Transacting with these alternate forms of money is challenging because either the merchants don't accept them in payment for goods and services, or because they are not legal tender. But they can be used as a store of value that will keep up with inflation.


Stocks and real estate can also be used as a store of value, so long as the asset is conservative and has a set of features causing it to retain value. The advantage of these types of assets is that they not only retain value, but they also throw off an income by paying a dividend or rent. Famed investor Warren Buffett is a huge fan of dividend paying stocks that produce income, versus a bar of gold buried in the ground that produces nothing.
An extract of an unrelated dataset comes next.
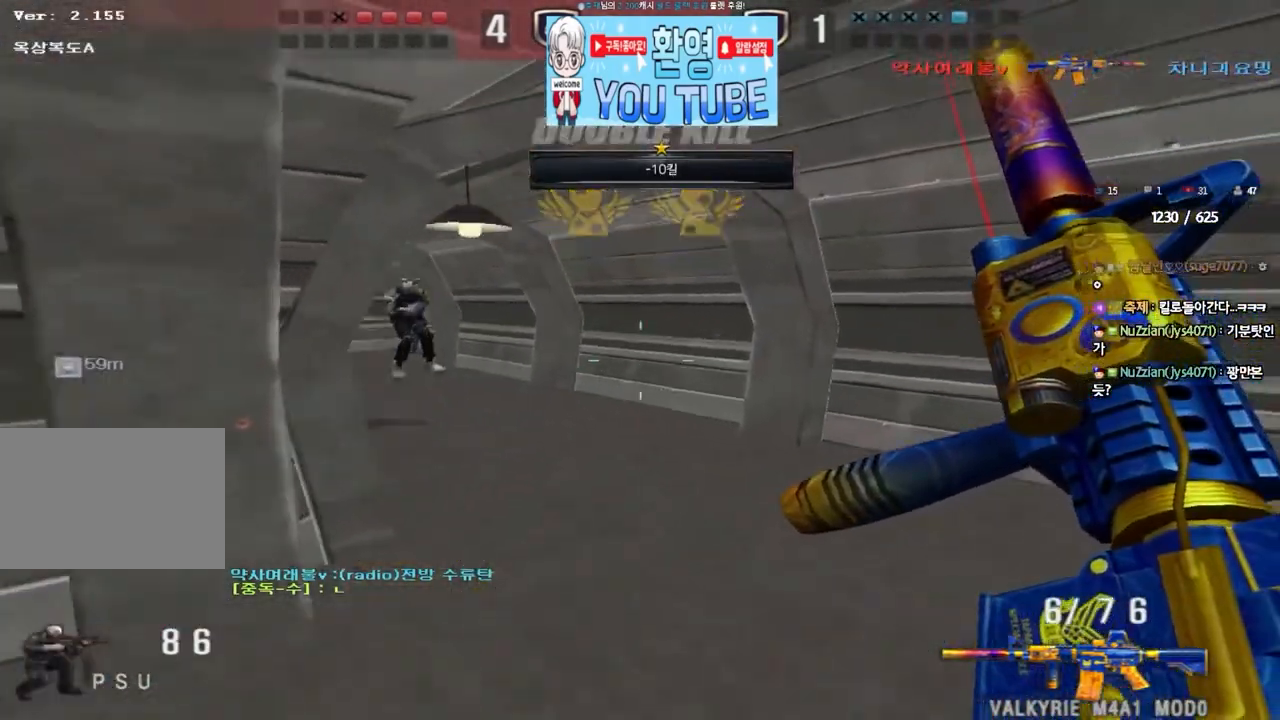
{"keys": ["a", "w"], "events": [[50, "ctrl", "down"], [233, "ctrl", "up"], [267, "s", "up"], [350, "w", "down"]]}
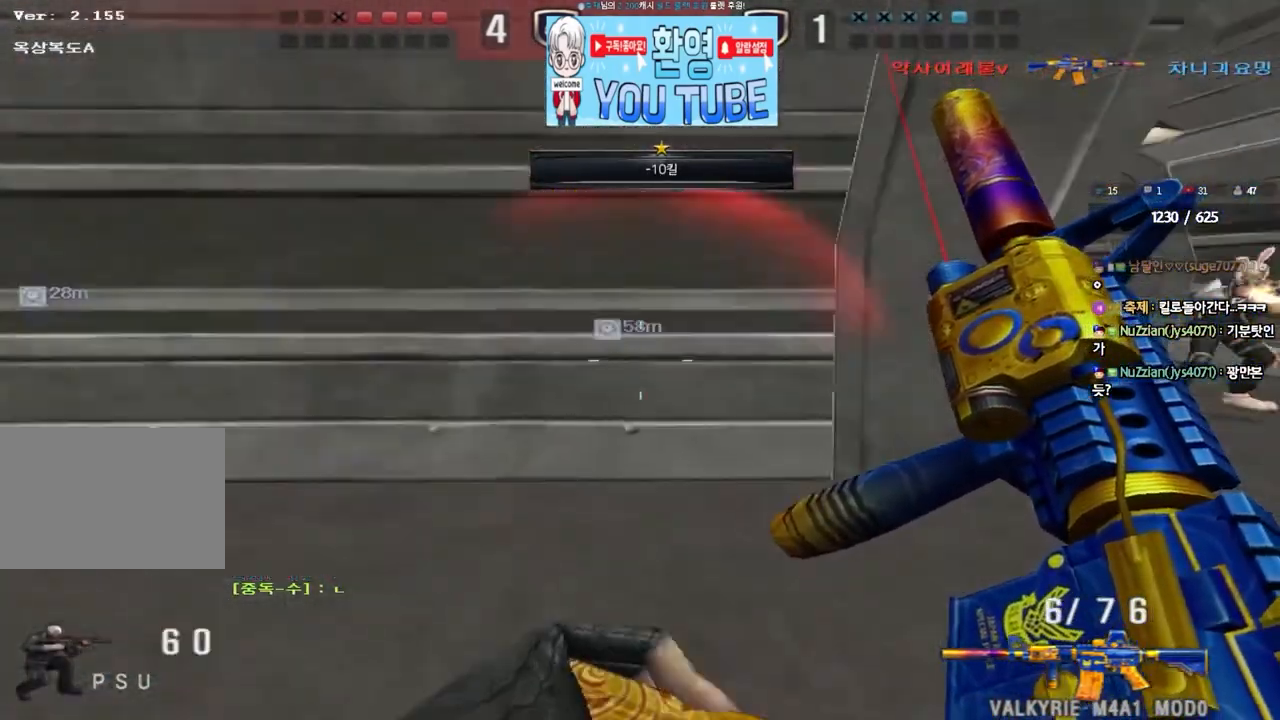
{"keys": [], "events": [[117, "shift", "down"], [117, "w", "up"], [133, "a", "up"], [150, "space", "down"], [250, "space", "up"], [333, "shift", "up"]]}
At the end of the day, if you want to retain and build wealth over time, you must frequently exchange your income of bad money (dollars) for good money (precious metals, Bitcoin, stocks, or real estate). Or as famed Rich Dad Poor Dad author Robert Kiyosaki would say, constantly "Buy Assets" that retain value and preferably also throw off income.


Ensure your bad money chases good money, and never exchange your good money for bad money.


If you need bad money to buy something, borrow the bad money using your good money as collateral, then pay back the bad money with even less valuable bad money over time. By not selling the good asset for bad money, you also avoid capital gains taxes on the good asset.


Yes, in the modern economy, borrowing your way to wealth is a viable strategy if you are conservative in the approach. Best of all, anyone can do this.